The history of the people is as interesting as the landscape. Due to the remoteness of south Georgia, it was an ideal environment for settlers from the borderlands of England, Scotland, Wales and Ireland. They were clannish herders and farmers accustomed to remote environs. The term ‘Cracker’ refers to poor Southern whites and is possibly derived from words meaning boaster, braggart, liar. Shakespeare wrote, “What cracker is this same that deafes our ears with this abundance of superfluous breath?” Some think the term “cracker” refers to the crack of the whip over oxen or mules. Cracker speech is called Southern highland or Southern midland. Patterns of pronunciation which would be recognizable to any native southerner include ‘young-uns’ for children, ‘Toosdy' for Tuesday, ‘fixin to’ for getting ready to, and ‘honey’ as a term of endearment.
Ms. Ray accepts the cracker as kin when she describes her ancestors.
My kin lumbered across the landscape like tortoises. Like raccoons we fought and with equal fervor we frolicked. Because we needed room, our towns sat far apart, often thirty miles. Accustomed to poverty, we made use of assets at hand, and we did not think much of prosperity.

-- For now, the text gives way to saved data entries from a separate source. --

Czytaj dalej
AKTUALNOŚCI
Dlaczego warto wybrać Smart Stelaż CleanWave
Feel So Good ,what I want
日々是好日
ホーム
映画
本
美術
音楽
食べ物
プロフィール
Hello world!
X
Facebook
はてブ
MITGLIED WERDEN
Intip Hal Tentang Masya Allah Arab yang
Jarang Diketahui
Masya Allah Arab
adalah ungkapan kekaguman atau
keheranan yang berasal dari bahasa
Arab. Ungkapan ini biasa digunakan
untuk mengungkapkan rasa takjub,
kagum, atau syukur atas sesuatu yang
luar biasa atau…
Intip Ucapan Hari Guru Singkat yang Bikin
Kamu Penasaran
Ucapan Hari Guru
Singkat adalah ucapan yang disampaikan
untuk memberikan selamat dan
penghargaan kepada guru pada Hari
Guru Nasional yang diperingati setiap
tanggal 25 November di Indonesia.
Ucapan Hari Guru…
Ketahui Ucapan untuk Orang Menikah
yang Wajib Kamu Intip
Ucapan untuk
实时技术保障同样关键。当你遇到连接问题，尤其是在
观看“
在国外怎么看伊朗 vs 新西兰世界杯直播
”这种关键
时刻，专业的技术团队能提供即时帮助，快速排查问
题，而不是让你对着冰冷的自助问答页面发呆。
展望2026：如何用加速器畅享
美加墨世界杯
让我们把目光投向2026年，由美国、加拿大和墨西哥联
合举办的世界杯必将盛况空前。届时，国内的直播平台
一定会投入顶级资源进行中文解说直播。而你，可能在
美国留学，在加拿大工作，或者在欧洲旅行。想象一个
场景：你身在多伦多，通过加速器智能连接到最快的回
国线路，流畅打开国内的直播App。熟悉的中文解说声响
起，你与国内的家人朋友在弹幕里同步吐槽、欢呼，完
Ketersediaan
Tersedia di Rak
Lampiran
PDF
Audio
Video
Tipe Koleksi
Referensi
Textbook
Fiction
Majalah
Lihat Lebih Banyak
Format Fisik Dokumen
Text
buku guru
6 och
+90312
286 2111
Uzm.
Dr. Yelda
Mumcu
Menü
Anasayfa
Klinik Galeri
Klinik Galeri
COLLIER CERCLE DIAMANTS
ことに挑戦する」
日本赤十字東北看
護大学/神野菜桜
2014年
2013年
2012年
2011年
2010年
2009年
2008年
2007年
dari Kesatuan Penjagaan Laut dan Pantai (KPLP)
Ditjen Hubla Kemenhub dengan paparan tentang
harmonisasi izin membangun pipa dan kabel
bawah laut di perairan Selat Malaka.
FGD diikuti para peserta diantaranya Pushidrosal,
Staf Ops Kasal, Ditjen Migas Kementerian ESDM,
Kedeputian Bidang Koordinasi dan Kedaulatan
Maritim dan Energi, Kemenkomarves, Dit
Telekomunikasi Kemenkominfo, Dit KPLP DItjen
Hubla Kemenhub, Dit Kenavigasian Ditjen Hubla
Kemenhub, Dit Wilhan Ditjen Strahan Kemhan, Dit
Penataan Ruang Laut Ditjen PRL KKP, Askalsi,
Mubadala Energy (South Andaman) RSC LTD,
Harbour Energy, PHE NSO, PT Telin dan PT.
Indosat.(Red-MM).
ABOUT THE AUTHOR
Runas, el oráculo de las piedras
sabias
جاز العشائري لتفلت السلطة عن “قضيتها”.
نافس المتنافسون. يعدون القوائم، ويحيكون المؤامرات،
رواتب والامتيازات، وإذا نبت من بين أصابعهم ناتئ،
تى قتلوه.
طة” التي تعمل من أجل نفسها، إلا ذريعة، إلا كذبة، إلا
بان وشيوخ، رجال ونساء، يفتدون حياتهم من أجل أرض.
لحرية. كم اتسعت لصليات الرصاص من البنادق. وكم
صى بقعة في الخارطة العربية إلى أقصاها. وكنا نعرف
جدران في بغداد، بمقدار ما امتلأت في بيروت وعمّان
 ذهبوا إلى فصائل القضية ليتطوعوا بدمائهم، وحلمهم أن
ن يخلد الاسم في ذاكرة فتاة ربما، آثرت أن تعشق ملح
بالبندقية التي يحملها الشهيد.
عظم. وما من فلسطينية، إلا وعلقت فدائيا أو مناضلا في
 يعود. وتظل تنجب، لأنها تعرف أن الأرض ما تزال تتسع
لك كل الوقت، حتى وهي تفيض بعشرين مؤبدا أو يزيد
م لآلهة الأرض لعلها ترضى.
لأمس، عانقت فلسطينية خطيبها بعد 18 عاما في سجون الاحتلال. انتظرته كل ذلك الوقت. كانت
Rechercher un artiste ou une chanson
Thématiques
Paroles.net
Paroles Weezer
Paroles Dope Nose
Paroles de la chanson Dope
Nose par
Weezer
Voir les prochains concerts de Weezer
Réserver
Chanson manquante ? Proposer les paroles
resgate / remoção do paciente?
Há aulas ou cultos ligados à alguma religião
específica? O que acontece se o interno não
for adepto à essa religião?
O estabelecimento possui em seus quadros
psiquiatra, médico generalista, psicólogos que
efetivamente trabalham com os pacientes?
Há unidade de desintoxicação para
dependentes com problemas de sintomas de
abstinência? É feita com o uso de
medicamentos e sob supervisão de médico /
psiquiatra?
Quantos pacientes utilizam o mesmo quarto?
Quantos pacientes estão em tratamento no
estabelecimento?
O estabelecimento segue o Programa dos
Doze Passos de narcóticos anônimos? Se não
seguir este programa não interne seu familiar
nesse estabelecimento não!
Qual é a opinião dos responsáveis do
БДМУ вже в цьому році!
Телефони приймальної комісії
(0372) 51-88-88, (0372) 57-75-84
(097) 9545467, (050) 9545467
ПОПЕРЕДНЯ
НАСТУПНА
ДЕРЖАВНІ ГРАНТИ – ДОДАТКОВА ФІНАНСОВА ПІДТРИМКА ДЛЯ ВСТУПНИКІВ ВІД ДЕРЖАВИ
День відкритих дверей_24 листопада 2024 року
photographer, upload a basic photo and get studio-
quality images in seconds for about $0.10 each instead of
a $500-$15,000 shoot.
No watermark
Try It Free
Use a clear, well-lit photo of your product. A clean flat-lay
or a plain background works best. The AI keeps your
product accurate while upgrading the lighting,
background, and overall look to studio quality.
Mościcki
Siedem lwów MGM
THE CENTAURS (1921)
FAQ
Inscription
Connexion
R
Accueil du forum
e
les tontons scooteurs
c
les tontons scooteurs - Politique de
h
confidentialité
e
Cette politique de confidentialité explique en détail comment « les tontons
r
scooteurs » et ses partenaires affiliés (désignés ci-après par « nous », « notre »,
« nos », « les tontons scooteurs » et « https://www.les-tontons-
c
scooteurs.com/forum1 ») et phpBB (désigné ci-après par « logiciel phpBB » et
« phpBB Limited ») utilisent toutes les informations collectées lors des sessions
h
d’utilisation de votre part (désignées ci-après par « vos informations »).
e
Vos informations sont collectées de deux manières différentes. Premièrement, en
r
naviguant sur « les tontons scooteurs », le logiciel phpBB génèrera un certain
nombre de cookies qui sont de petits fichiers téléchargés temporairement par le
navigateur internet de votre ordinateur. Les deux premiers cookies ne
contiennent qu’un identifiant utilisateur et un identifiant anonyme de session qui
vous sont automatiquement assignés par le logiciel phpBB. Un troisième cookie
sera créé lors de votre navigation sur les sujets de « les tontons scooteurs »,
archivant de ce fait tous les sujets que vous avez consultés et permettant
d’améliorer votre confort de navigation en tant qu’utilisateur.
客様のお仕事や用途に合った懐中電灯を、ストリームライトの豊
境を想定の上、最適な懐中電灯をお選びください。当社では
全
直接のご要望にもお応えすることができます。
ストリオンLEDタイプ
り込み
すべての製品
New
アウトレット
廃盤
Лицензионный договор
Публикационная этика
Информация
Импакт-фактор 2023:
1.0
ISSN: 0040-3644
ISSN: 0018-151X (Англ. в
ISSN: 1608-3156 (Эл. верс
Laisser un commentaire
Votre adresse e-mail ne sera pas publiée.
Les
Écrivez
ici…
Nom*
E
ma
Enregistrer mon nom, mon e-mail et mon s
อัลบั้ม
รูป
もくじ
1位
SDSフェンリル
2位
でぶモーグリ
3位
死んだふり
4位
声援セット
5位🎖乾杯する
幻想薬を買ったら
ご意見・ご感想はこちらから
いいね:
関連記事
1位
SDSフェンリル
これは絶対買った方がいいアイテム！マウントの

Like our lives, our speech was slow. We remained a people apart. More than anything else, what happened to the longleaf country speaks for us. These are my people; our legacy is ruination.
Janisse Ray returned home to rural Georgia after college. She earned an MFA in creative writing from the University of Montana. She lives on a family farm in Baxley near where she grew up. She has published five books of literary nonfiction and a collection of nature poetry. Ecology of a Cracker Childhood was her first book. She has contributed to a long list of periodicals, as well as to public radio. I watched a speech she delivered at the 2014 Forum on Ethics & Nature and welled up with emotion when she said:
We’re desperate for thinkers, not consumers. We’re desperate for people
of courage, people willing to take responsibility for their own actions, willing to
live in service to something bigger than their own desires. It seems fitting
that creatures of privilege, gifted beings able to use language to pass messages
across geographies and generations should speak and act on behalf of those
who cannot. Life is unendingly fascinating, unbearably beautiful, and utterly fragile.